INSTRUCTIONS FOR THE TASK: Set down, word for word, each line from the top of the data through the line that has "та греблі – це"; omit every picture.

RAW DATA:

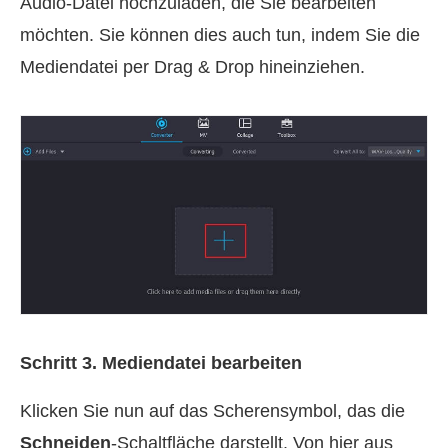
Audio-Datei hochzuladen, die Sie bearbeiten
möchten. Sie können dies auch tun, indem Sie die
Mediendatei per Drag & Drop hineinziehen.
Schritt 3. Mediendatei bearbeiten
Klicken Sie nun auf das Scherensymbol, das die
Schneiden
-Schaltfläche darstellt. Von hier aus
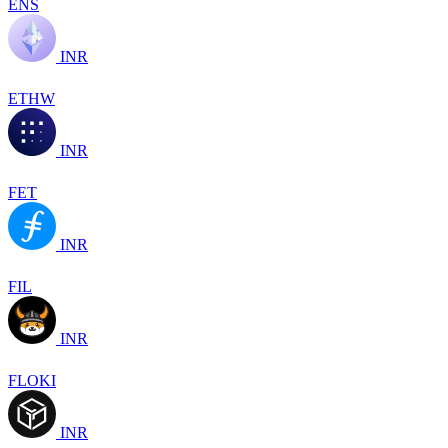
ENS
INR
ETHW
INR
FET
INR
FIL
INR
FLOKI
INR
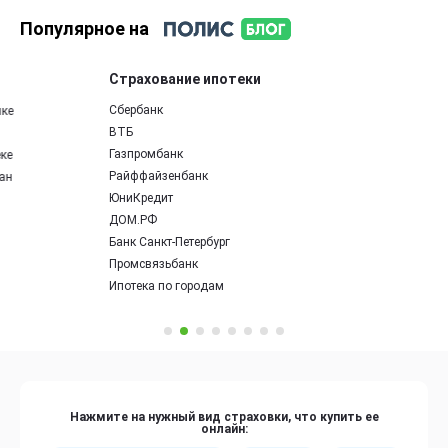
Популярное на
Страхование ипотеки
Сбербанк
ВТБ
Газпромбанк
Райффайзенбанк
ЮниКредит
ДОМ.РФ
Банк Санкт-Петербург
Промсвязьбанк
Ипотека по городам
Нажмите на нужный вид страховки, что купить ее
онлайн:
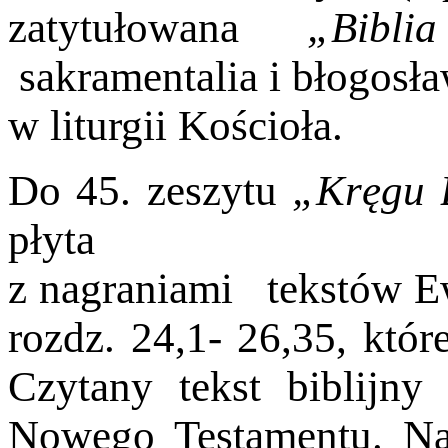
zatytułowana
„Bibl
sakramentalia i błogosł
w liturgii Kościoła.
Do 45. zeszytu
„Kręgu 
płyta
z nagraniami tekstów E
rozdz. 24,1- 26,35, któr
Czytany tekst biblijn
Nowego Testamentu. Na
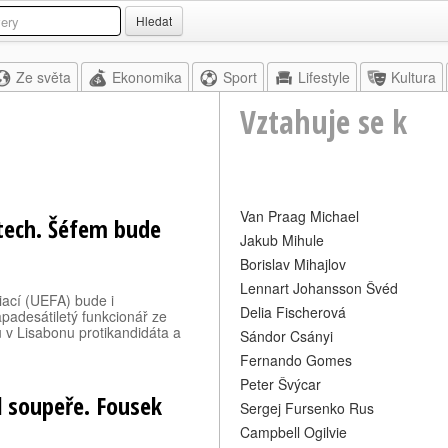
Hledat
Ze světa
Ekonomika
Sport
Lifestyle
Kultura
Vztahuje se k
Van Praag Michael
etech. Šéfem bude
Jakub Mihule
Borislav Mihajlov
Lennart Johansson Švéd
ací (UEFA) bude i
Delia Fischerová
apadesátiletý funkcionář ze
 v Lisabonu protikandidáta a
Sándor Csányi
Fernando Gomes
Peter Švýcar
l soupeře. Fousek
Sergej Fursenko Rus
Campbell Ogilvie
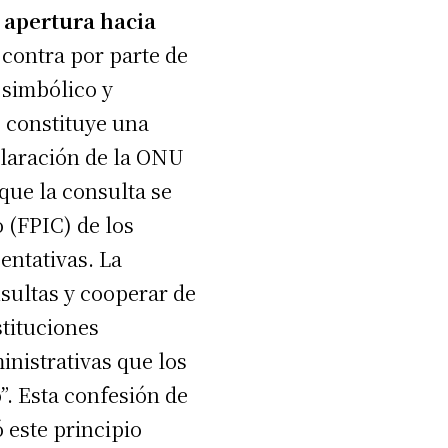
 apertura hacia
 contra por parte de
 simbólico y
o constituye una
eclaración de la ONU
que la consulta se
o (FPIC) de los
entativas. La
nsultas y cooperar de
stituciones
inistrativas que los
”. Esta confesión de
 este principio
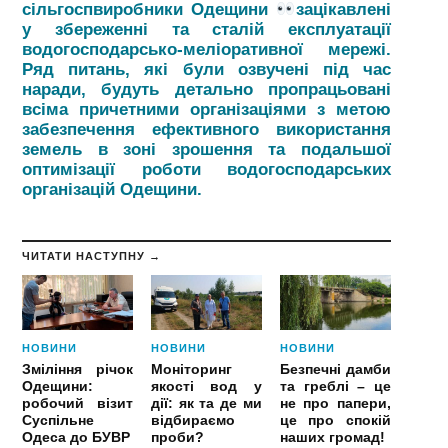
сільгоспвиробники Одещини
зацікавлені
у збереженні та сталій експлуатації
водогосподарсько-меліоративної мережі.
Ряд питань, які були озвучені під час
наради, будуть детально пропрацьовані
всіма причетними організаціями з метою
забезпечення ефективного використання
земель в зоні зрошення та подальшої
оптимізації роботи водогосподарських
організацій Одещини.
ЧИТАТИ НАСТУПНУ →
НОВИНИ
НОВИНИ
НОВИНИ
Зміління річок
Моніторинг
Безпечні дамби
Одещини:
якості вод у
та греблі – це
робочий візит
дії: як та де ми
не про папери,
Суспільне
відбираємо
це про спокій
Одеса до БУВР
проби?
наших громад!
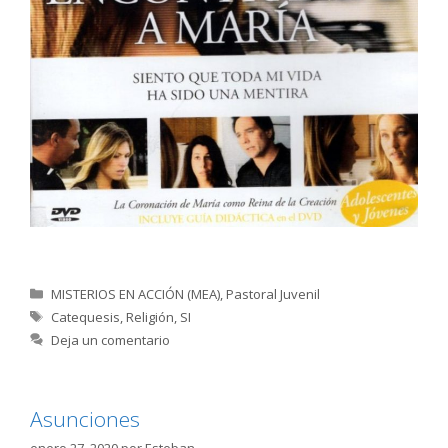
Categorías
MISTERIOS EN ACCIÓN (MEA)
,
Pastoral Juvenil
Etiquetas
Catequesis
,
Religión
,
SI
Deja un comentario
Asunciones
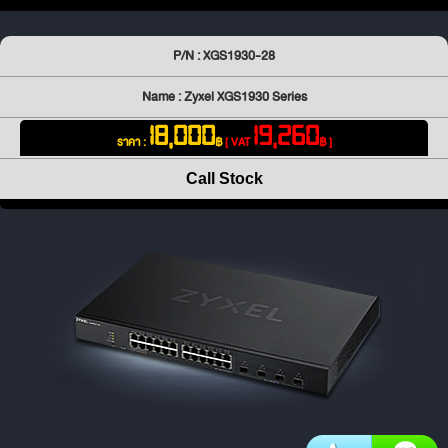
P/N : XGS1930-28
Name : Zyxel XGS1930 Series
18,000
19,260
ราคา :
฿
[ VAT
฿ ]
Call Stock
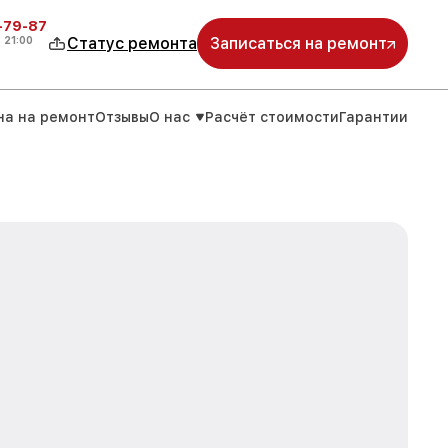
-79-87
о
21:00
Статус ремонта
Записаться на ремонт
на на ремонт
Отзывы
О нас
Расчёт стоимости
Гарантии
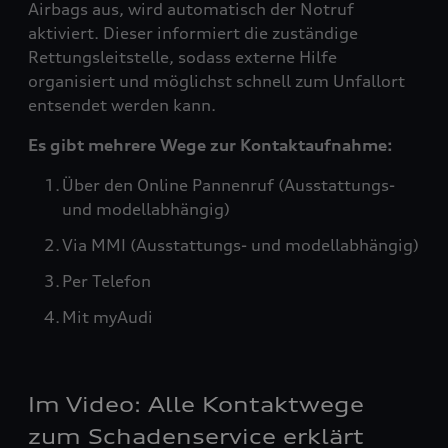
Airbags aus, wird automatisch der Notruf
aktiviert. Dieser informiert die zuständige
Rettungsleitstelle, sodass externe Hilfe
organisiert und möglichst schnell zum Unfallort
entsendet werden kann.
Es gibt mehrere Wege zur Kontaktaufnahme:
Über den Online Pannenruf (Ausstattungs-
und modellabhängig)
Via MMI (Ausstattungs- und modellabhängig)
Per Telefon
Mit myAudi
Im Video: Alle Kontaktwege
zum Schadenservice erklärt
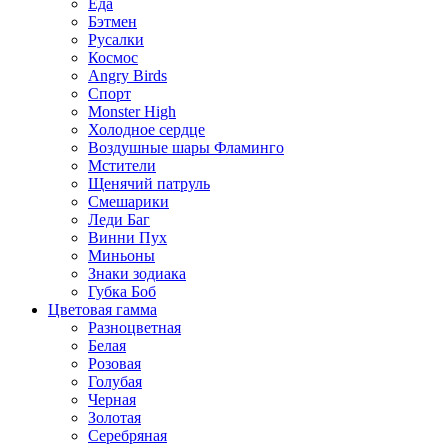
Еда
Бэтмен
Русалки
Космос
Angry Birds
Спорт
Monster High
Холодное сердце
Воздушные шары Фламинго
Мстители
Щенячий патруль
Смешарики
Леди Баг
Винни Пух
Миньоны
Знаки зодиака
Губка Боб
Цветовая гамма
Разноцветная
Белая
Розовая
Голубая
Черная
Золотая
Серебряная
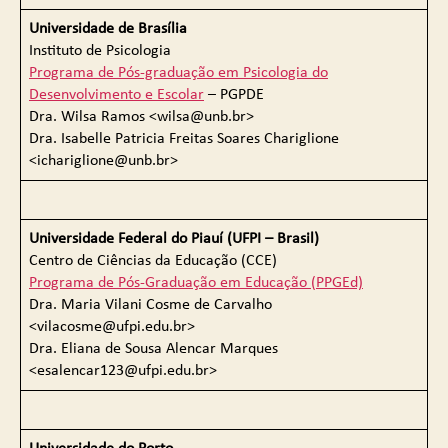
Universidade de Brasília
Instituto de Psicologia
Programa de Pós-graduação em Psicologia do
Desenvolvimento e Escolar
– PGPDE
Dra. Wilsa Ramos <wilsa@unb.br>
Dra. Isabelle Patricia Freitas Soares Chariglione
<ichariglione@unb.br>
Universidade Federal do Piauí (UFPI – Brasil)
Centro de Ciências da Educação (CCE)
Programa de Pós-Graduação em Educação (PPGEd)
Dra. Maria Vilani Cosme de Carvalho
<vilacosme@ufpi.edu.br>
Dra. Eliana de Sousa Alencar Marques
<esalencar123@ufpi.edu.br>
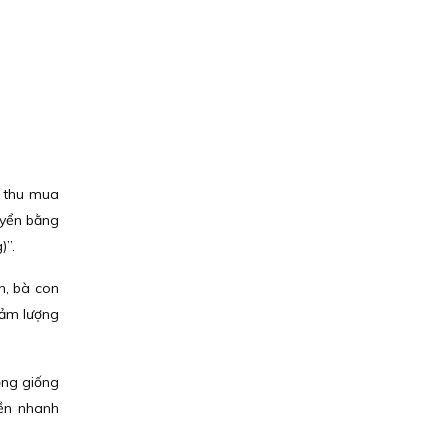
g thu mua
uyển bằng
)”.
h, bà con
iảm lượng
ồng giống
iền nhanh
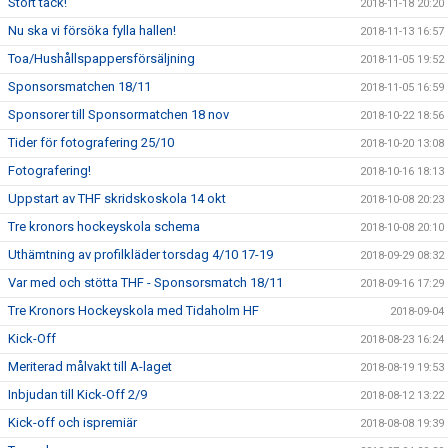
Stort tack!
2018-11-18 20:20
Nu ska vi försöka fylla hallen!
2018-11-13 16:57
Toa/Hushållspappersförsäljning
2018-11-05 19:52
Sponsorsmatchen 18/11
2018-11-05 16:59
Sponsorer till Sponsormatchen 18 nov
2018-10-22 18:56
Tider för fotografering 25/10
2018-10-20 13:08
Fotografering!
2018-10-16 18:13
Uppstart av THF skridskoskola 14 okt
2018-10-08 20:23
Tre kronors hockeyskola schema
2018-10-08 20:10
Uthämtning av profilkläder torsdag 4/10 17-19
2018-09-29 08:32
Var med och stötta THF - Sponsorsmatch 18/11
2018-09-16 17:29
Tre Kronors Hockeyskola med Tidaholm HF
2018-09-04
Kick-Off
2018-08-23 16:24
Meriterad målvakt till A-laget
2018-08-19 19:53
Inbjudan till Kick-Off 2/9
2018-08-12 13:22
Kick-off och ispremiär
2018-08-08 19:39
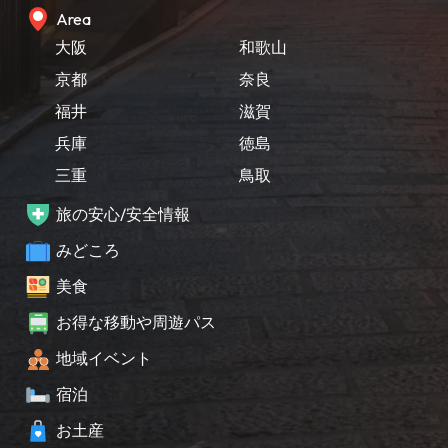
Area
大阪
和歌山
京都
奈良
福井
滋賀
兵庫
徳島
三重
鳥取
旅の安心/安全情報
みどころ
美食
お得な移動や周遊パス
地域イベント
宿泊
お土産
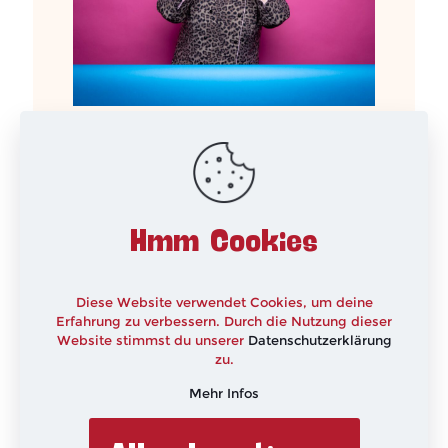
TV-Tipp – Das große Backen ab
29.07.26 auf SAT.1
Hmm Cookies
Diese Website verwendet Cookies, um deine
Erfahrung zu verbessern. Durch die Nutzung dieser
Website stimmst du unserer
Datenschutzerklärung
zu.
Mehr Infos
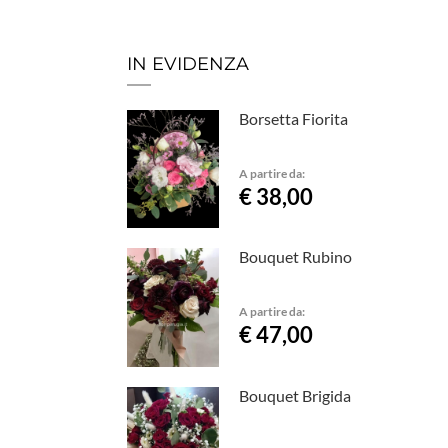
IN EVIDENZA
Borsetta Fiorita
A partire da:
€ 38,00
Bouquet Rubino
A partire da:
€ 47,00
Bouquet Brigida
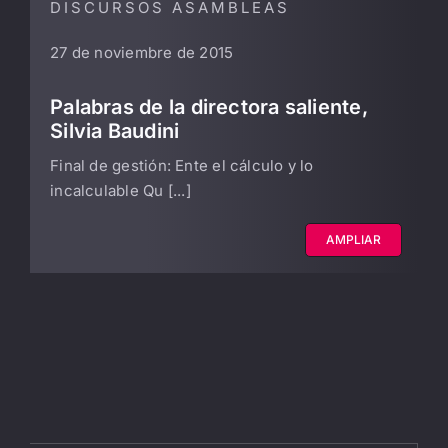
DISCURSOS ASAMBLEAS
27 de noviembre de 2015
Palabras de la directora saliente,
Silvia Baudini
Final de gestión: Ente el cálculo y lo
incalculable Qu [...]
AMPLIAR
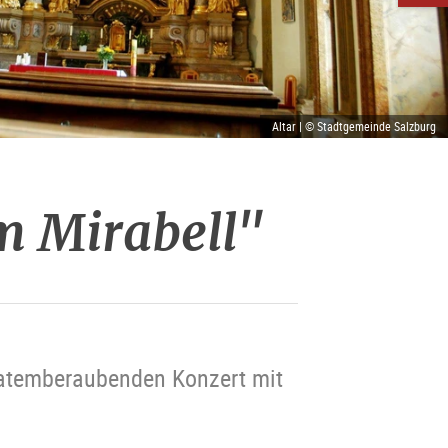
Altar | © Stadtgemeinde Salzburg
m Mirabell"
 atemberaubenden Konzert mit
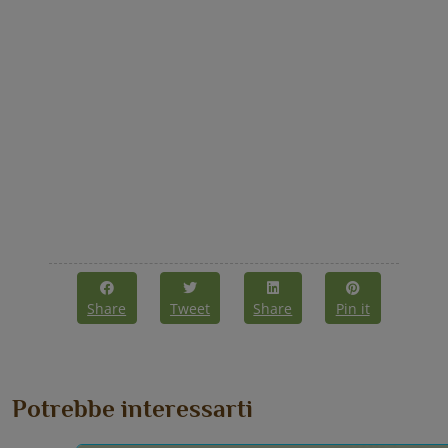
Share
Tweet
Share
Pin it
Potrebbe interessarti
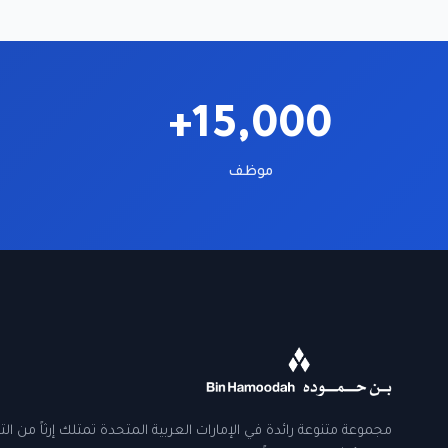
15,000+
موظف
مجموعة متنوعة رائدة في الإمارات العربية المتحدة تمتلك إرثاً من الت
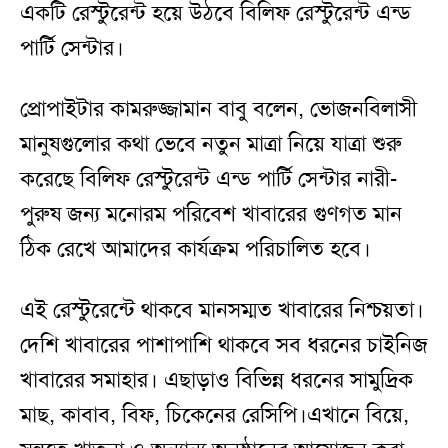
একটি রেস্টুরেন্ট হয়ে উঠবে বিলিফ রেস্টুরেন্ট এন্ড
পার্টি সেন্টার।
প্রোপাইটার কামরুজ্জামান বাবু বলেন, ভোজনবিলাসী
মানুষগুলোর কথা ভেবে নতুন মাত্রা নিয়ে যাত্রা শুরু
করেছে বিলিফ রেস্টুরেন্ট এন্ড পার্টি সেন্টার নারী-
পুরুষ জন্য মনোরম পরিবেশ খাবারের গুণগত মান
ঠিক রেখে আমাদের কার্যক্রম পরিচালিত হবে।
এই রেস্টুরেন্টে থাকবে মানসম্মত খাবারের নিশ্চয়তা।
দেশি খাবারের পাশাপাশি থাকবে সব ধরনের চাইনিজ
খাবারের সমাহার। এছাড়াও বিভিন্ন ধরনের সামুদ্রিক
মাছ, কাবাব, বিফ, চিকেনের রেসিপি।এখানে বিয়ে,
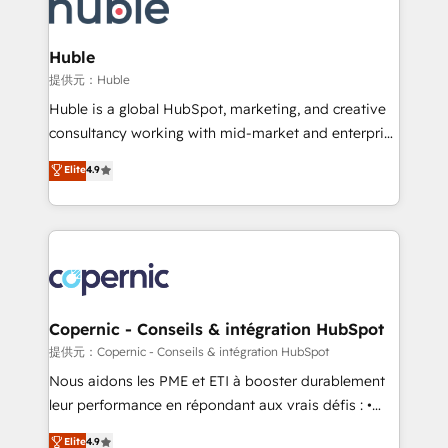
skills, processes, and internal team you need to
CRM Migrations using our in-house "HubScrub" Tool.
attract the right buyers, close deals faster, and grow
without outside dependencies. You’ll learn how to: •
Huble
Set up, audit, and organize your HubSpot portal •
提供元：Huble
Get your sales team fully using HubSpot • Track
Huble is a global HubSpot, marketing, and creative
pipeline and revenue across the entire buyer journey
consultancy working with mid-market and enterprise
• Build an in-house marketing team that drives
businesses. We go beyond implementation, shaping
Elite
4.9
growth • Create content and videos that attract
the strategy, processes, and teams that turn
buyers • Use AI to scale smarter Our coaching-led
HubSpot into a genuine growth engine. Named
approach works best for companies that are done
HubSpot's Global Partner of the Year in 2024,
with outsourcing and ready to build something that
consistently ranked among their top 5 partners
lasts. So if you're ready to become the most trusted
worldwide, and with over 15 years in the ecosystem,
voice in your market, let’s talk.
Huble has built a track record that speaks for itself.
One company, one operating model, delivering
Copernic - Conseils & intégration HubSpot
across offices and consulting teams in the UK, USA,
提供元：Copernic - Conseils & intégration HubSpot
Canada, Germany, France, Belgium, Singapore, and
Nous aidons les PME et ETI à booster durablement
South Africa. Certified compliant with ISO/IEC
leur performance en répondant aux vrais défis : •
27001:2022 and ISO 9001:2015 across all seven
Intégration de HubSpot avec d’autres outils (ERP,
Elite
4.9
international offices and 175+ employees.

RESULT OF THE TASK:
Audio-Datei hochzuladen, die Sie bearbeiten
möchten. Sie können dies auch tun, indem Sie die
Mediendatei per Drag & Drop hineinziehen.
Schritt 3. Mediendatei bearbeiten
Klicken Sie nun auf das Scherensymbol, das die
Schneiden
-Schaltfläche darstellt. Von hier aus
ENS
INR
ETHW
INR
FET
INR
FIL
INR
FLOKI
INR
Популярное на
Страхование ипотеки
Сбербанк
ВТБ
Газпромбанк
Райффайзенбанк
ЮниКредит
ДОМ.РФ
Банк Санкт-Петербург
Промсвязьбанк
Ипотека по городам
Нажмите на нужный вид страховки, что купить ее
онлайн:
zatytułowana
„Bibl
sakramentalia i błogosł
w liturgii Kościoła.
Do 45. zeszytu
„Kręgu 
płyta
z nagraniami tekstów E
rozdz. 24,1- 26,35, któr
Czytany tekst biblijn
Nowego Testamentu. Na
Hledat
Ze světa
Ekonomika
Sport
Lifestyle
Kultura
Vztahuje se k
Van Praag Michael
etech. Šéfem bude
Jakub Mihule
Borislav Mihajlov
Lennart Johansson Švéd
ací (UEFA) bude i
Delia Fischerová
apadesátiletý funkcionář ze
 v Lisabonu protikandidáta a
Sándor Csányi
Fernando Gomes
Peter Švýcar
l soupeře. Fousek
Sergej Fursenko Rus
Campbell Ogilvie
 apertura hacia
 contra por parte de
 simbólico y
o constituye una
eclaración de la ONU
que la consulta se
o (FPIC) de los
entativas. La
nsultas y cooperar de
stituciones
inistrativas que los
”. Esta confesión de
 este principio
сільгоспвиробники Одещини
зацікавлені
у збереженні та сталій експлуатації
водогосподарсько-меліоративної мережі.
Ряд питань, які були озвучені під час
наради, будуть детально пропрацьовані
всіма причетними організаціями з метою
забезпечення ефективного використання
земель в зоні зрошення та подальшої
оптимізації роботи водогосподарських
організацій Одещини.
ЧИТАТИ НАСТУПНУ →
НОВИНИ
НОВИНИ
НОВИНИ
Зміління річок
Моніторинг
Безпечні дамби
Одещини:
якості вод у
та греблі – це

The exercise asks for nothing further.